* What to do
Copy out every line of the records unchanged, from the very first line down to and including the line that contains "crop: top 3.857%, bottom 21.132%".

* Material
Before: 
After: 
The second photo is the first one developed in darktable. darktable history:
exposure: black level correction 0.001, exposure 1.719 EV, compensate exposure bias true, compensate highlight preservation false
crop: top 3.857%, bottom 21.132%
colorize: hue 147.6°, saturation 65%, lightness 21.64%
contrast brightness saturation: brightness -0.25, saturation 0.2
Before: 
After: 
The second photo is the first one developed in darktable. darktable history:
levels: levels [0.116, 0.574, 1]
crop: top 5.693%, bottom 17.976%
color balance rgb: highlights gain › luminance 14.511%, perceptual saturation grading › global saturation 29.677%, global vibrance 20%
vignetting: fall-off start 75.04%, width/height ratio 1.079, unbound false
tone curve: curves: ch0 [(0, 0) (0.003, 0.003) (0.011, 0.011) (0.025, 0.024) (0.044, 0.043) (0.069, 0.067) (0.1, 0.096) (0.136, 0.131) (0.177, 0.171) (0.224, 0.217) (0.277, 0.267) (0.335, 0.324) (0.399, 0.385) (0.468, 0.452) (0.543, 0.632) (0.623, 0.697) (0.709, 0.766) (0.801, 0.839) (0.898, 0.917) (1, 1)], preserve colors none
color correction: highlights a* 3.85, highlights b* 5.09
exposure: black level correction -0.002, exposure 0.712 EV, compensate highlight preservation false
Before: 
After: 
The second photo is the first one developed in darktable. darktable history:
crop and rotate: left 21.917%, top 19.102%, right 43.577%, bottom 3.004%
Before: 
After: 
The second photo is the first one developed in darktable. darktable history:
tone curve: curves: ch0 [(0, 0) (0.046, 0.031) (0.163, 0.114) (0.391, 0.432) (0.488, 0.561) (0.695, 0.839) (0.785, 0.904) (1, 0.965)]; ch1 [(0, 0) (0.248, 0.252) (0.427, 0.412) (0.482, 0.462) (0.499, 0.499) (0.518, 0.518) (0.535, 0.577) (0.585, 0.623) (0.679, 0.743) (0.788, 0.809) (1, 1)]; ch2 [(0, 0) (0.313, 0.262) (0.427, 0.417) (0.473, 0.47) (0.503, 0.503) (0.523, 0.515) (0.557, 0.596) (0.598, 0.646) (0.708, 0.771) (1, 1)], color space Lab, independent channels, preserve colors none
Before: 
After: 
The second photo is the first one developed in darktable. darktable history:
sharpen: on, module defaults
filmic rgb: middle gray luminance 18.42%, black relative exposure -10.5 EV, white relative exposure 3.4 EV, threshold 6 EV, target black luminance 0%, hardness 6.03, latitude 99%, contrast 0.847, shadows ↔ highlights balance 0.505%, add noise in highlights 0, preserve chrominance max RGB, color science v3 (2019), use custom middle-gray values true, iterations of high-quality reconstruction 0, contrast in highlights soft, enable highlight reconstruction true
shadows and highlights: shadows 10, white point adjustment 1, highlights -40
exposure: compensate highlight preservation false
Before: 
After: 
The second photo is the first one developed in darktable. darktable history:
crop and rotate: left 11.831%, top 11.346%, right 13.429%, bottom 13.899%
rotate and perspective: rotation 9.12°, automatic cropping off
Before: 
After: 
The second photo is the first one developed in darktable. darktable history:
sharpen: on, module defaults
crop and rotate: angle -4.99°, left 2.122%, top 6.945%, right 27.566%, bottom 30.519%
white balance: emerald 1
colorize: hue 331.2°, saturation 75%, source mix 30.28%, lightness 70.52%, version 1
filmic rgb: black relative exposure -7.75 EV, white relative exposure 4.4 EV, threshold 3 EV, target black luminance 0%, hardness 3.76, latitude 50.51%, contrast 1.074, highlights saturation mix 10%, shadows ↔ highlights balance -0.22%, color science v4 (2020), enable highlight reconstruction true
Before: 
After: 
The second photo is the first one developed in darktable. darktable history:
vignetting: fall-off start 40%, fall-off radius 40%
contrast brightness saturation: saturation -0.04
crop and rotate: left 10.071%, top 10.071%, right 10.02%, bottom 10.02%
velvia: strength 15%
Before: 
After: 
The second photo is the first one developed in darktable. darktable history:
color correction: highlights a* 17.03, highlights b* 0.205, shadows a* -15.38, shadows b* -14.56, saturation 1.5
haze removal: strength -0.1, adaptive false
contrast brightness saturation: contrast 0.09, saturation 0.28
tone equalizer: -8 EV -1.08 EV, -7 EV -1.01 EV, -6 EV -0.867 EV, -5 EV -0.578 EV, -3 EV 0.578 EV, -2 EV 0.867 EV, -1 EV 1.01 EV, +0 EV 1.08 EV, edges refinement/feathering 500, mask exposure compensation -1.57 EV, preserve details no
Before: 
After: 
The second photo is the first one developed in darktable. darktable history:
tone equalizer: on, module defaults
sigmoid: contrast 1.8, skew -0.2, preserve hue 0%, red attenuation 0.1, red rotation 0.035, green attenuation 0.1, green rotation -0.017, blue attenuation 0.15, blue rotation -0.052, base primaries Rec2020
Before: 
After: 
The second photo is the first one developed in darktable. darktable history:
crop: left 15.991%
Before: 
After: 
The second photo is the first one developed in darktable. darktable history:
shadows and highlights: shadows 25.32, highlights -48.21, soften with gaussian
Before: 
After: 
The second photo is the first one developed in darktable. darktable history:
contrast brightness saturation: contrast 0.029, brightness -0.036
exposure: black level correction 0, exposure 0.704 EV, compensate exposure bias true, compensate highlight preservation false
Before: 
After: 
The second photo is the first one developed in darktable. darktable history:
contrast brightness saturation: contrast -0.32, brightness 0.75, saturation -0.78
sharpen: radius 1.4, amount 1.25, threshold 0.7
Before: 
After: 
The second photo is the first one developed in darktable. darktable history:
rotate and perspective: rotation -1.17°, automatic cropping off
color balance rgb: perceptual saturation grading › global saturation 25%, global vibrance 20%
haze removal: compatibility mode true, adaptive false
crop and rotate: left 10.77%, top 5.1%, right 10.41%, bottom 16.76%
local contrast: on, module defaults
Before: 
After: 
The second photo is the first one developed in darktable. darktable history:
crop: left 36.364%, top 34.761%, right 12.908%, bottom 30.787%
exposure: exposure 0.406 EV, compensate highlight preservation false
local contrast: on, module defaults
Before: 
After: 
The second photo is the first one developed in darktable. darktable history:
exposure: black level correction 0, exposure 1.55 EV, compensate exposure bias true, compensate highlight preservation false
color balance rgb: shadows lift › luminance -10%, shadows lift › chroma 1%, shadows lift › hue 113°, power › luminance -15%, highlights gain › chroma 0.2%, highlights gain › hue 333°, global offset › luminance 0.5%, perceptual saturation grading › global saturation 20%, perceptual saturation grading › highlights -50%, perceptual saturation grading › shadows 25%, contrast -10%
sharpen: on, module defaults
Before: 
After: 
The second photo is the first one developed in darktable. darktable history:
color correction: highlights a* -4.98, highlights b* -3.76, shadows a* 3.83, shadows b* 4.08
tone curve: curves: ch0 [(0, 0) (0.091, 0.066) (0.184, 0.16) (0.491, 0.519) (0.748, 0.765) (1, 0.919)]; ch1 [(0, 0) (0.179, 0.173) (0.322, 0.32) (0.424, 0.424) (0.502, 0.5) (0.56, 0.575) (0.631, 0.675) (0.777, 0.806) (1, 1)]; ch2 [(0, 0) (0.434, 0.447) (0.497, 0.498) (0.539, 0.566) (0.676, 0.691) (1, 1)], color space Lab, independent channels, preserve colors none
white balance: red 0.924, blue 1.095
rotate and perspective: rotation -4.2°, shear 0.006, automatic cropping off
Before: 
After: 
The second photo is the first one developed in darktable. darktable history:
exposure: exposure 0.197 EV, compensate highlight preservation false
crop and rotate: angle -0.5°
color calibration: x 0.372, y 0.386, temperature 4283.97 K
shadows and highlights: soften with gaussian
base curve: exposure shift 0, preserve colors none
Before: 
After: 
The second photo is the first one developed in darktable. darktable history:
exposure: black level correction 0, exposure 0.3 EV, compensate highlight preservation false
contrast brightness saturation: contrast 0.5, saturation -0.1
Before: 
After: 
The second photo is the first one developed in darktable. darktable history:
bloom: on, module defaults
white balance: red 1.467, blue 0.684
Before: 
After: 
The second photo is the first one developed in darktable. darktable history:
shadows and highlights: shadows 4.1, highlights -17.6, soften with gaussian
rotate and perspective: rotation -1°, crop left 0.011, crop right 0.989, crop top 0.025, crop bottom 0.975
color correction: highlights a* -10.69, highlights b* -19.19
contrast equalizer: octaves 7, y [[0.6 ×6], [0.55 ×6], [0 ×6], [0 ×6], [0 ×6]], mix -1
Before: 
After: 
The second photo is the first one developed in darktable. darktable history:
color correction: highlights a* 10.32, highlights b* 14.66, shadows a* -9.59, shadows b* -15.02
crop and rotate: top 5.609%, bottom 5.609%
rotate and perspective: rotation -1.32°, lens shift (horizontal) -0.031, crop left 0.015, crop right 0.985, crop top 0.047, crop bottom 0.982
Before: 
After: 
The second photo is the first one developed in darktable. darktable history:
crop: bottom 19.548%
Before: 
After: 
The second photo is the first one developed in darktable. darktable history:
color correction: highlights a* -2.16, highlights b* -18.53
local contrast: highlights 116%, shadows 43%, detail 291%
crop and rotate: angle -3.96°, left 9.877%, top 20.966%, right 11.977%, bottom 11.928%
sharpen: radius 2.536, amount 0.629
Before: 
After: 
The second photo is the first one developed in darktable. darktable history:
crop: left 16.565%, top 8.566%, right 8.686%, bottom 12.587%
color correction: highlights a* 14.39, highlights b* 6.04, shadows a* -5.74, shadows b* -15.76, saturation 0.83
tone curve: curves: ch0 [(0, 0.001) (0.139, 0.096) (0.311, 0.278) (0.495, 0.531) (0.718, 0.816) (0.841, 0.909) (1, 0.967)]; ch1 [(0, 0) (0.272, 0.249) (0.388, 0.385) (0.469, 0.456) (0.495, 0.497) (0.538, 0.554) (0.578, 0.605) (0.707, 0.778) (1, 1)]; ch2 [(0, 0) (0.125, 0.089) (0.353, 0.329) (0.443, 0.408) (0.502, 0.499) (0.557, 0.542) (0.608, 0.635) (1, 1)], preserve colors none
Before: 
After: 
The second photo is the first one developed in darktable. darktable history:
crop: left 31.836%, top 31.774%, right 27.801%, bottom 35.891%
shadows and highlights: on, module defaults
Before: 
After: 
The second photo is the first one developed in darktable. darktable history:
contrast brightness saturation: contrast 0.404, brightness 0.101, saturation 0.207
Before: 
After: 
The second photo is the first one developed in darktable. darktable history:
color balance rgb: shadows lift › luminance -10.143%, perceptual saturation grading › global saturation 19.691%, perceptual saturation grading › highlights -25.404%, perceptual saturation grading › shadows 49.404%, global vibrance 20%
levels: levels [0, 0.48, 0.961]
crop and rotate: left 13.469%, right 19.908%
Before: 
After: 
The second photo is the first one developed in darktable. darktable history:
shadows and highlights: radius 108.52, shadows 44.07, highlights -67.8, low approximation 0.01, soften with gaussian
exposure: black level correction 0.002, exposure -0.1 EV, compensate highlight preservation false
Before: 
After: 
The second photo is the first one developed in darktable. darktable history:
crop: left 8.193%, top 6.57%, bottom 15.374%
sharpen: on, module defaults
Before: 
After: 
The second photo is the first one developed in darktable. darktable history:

* Complete response
Before: 
After: 
The second photo is the first one developed in darktable. darktable history:
exposure: black level correction 0.001, exposure 1.719 EV, compensate exposure bias true, compensate highlight preservation false
crop: top 3.857%, bottom 21.132%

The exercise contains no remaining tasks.